Andererseits hat die Bewegung auch viel erreicht.

Villa Braslavsky: Ja, es gibt auch eine große Dankbarkeit für die Sichtbarkeit, die heute da ist, und eine Anerkennung der vorausgegangenen Kämpfe.

Die Themen haben sich auch etwas verändert. Es geht heute mehr um allgemeine Menschenrechte und auch die Verbindung mit Flucht und Migration, internationaler Solidarität, also weg von einer selbstgefälligen „Uns geht es gut hier“-Haltung. All diese Ausdifferenzierungen bedeuten aber auch, dass es Konflikte zwischen den Strömungen gibt um die richtigen Formen, um die richtigen Forderungen.

Auch in Deutschland gibt es noch Hassverbrechen gegen Menschen, die nicht der heterosexuellen Norm entsprechen.

Villa Braslavsky: Ja sicher, es gibt auch hierzulande Gewalterfahrungen, das ist gut belegt und gut erforscht. Auch bei uns ist das Aufwachsen als queerer Teenager alles andere als undramatisch, in der Familie, aber auch in Schule und Freizeit. Nach wie vor erleben Jugendliche und junge Erwachsene viel Angst, Beschämung und Unsicherheit, Mobbing und Gewalt im Alltag. Und das nicht nur auf dem Land oder in sehr katholischem Umfeld.

Verschwindet das allzu leicht hinter einer Regenbogen-Euphorie?

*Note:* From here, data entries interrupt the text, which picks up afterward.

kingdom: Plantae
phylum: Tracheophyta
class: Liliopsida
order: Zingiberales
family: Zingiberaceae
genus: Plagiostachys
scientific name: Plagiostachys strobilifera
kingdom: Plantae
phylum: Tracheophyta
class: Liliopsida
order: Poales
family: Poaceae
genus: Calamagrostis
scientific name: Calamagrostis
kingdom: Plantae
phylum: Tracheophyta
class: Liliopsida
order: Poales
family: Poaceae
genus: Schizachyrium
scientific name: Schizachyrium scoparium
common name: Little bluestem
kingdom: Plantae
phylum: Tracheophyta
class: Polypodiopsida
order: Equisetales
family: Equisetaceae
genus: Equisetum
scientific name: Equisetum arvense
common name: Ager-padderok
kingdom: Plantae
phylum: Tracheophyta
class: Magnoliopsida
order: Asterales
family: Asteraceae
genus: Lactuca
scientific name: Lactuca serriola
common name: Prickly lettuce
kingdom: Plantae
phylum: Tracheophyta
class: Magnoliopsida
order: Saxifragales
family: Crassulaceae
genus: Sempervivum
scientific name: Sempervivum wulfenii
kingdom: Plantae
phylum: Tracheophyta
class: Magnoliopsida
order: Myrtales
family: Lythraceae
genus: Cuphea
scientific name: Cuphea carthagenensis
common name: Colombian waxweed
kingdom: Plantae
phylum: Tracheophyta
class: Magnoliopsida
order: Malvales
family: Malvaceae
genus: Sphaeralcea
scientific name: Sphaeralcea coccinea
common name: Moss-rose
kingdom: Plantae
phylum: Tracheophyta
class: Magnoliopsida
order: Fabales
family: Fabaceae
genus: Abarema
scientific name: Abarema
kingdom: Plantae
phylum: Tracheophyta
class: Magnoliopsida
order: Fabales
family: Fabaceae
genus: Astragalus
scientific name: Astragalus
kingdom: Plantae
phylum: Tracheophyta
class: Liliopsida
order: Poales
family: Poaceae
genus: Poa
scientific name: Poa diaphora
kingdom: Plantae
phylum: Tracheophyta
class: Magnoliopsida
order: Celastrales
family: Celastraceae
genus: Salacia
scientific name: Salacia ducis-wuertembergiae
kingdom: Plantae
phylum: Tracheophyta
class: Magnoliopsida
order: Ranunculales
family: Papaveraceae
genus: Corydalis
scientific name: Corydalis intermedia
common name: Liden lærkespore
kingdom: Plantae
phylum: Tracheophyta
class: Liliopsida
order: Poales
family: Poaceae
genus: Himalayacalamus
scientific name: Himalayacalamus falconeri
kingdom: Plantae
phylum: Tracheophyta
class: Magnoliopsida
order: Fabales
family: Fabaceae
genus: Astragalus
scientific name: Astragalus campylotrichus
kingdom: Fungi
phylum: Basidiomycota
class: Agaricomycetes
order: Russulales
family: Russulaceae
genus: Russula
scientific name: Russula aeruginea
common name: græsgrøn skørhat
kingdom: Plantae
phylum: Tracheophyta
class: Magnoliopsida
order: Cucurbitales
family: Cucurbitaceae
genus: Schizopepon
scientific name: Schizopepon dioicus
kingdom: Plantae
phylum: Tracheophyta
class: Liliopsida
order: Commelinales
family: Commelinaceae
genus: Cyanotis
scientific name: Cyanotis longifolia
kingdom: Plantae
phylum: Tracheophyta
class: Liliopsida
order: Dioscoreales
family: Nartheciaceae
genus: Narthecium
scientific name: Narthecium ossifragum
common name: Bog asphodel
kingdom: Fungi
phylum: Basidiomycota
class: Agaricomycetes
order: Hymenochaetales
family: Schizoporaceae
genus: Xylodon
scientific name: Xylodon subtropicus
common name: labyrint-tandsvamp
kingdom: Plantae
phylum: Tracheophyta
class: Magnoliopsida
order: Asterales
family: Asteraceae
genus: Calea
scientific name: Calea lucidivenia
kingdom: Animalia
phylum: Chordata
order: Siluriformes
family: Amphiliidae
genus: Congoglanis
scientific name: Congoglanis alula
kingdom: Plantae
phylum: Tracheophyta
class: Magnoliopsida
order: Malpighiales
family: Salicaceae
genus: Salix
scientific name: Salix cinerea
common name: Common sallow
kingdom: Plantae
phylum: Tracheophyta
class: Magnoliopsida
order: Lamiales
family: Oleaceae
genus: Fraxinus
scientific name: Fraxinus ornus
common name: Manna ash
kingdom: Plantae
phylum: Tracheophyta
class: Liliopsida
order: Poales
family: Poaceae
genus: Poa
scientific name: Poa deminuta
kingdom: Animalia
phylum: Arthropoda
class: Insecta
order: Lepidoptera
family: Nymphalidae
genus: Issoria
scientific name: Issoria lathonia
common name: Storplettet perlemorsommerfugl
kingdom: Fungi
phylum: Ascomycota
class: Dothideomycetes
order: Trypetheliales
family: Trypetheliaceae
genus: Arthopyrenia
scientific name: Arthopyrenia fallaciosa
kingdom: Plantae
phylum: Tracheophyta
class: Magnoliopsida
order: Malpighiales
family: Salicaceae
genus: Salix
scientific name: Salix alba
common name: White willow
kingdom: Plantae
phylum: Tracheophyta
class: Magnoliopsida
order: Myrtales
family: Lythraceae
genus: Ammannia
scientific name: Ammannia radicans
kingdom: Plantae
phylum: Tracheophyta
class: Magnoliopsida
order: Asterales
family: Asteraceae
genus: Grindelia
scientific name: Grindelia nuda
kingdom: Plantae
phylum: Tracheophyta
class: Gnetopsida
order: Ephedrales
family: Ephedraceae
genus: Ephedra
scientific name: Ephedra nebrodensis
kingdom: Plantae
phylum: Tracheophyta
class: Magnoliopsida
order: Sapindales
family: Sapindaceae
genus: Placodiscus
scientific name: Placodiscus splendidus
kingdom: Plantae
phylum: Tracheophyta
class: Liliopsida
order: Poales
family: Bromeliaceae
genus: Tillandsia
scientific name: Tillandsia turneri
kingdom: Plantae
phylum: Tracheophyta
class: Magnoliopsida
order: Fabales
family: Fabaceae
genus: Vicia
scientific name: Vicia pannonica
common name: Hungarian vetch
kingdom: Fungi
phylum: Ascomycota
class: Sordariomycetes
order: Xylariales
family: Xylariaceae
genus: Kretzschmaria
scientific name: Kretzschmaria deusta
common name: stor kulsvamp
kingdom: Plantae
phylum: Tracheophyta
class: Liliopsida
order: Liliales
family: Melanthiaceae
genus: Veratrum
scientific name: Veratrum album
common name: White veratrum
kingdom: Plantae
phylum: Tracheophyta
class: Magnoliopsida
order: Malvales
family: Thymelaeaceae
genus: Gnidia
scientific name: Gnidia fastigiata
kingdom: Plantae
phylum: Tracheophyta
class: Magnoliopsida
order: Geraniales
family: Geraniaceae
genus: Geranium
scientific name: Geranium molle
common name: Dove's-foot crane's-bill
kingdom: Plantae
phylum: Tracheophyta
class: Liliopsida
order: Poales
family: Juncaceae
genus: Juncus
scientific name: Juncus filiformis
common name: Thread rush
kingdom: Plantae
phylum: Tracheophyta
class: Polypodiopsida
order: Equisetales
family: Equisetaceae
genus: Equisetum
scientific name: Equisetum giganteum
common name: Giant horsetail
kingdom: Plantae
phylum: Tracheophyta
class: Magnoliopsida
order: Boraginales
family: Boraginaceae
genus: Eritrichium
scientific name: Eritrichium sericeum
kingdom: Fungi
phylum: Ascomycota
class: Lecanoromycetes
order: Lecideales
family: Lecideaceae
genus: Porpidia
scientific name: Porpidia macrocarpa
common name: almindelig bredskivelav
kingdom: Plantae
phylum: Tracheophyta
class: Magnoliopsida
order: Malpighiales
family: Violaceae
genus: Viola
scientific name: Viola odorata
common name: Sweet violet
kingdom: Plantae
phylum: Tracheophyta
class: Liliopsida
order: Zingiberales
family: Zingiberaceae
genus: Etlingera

Villa Braslavsky: Ja, ich glaube, das marktkompatible, gefällige, symbolische Feiern der Regenbogenfarben verhindert mitunter, dass wir diese ernsten Seiten sehen. Andererseits würde ich die glitzrige, gefällige Sichtbarkeit der LBGTQ-Bewegung nicht nur geringschätzen. Es ist auch eine wichtige Form der Normalisierung und ermöglicht einen Zugang, der nicht gleich bedeutet: Das ist ein Problem, ein dramatisches Thema. Nein, er zeigt, was möglich ist.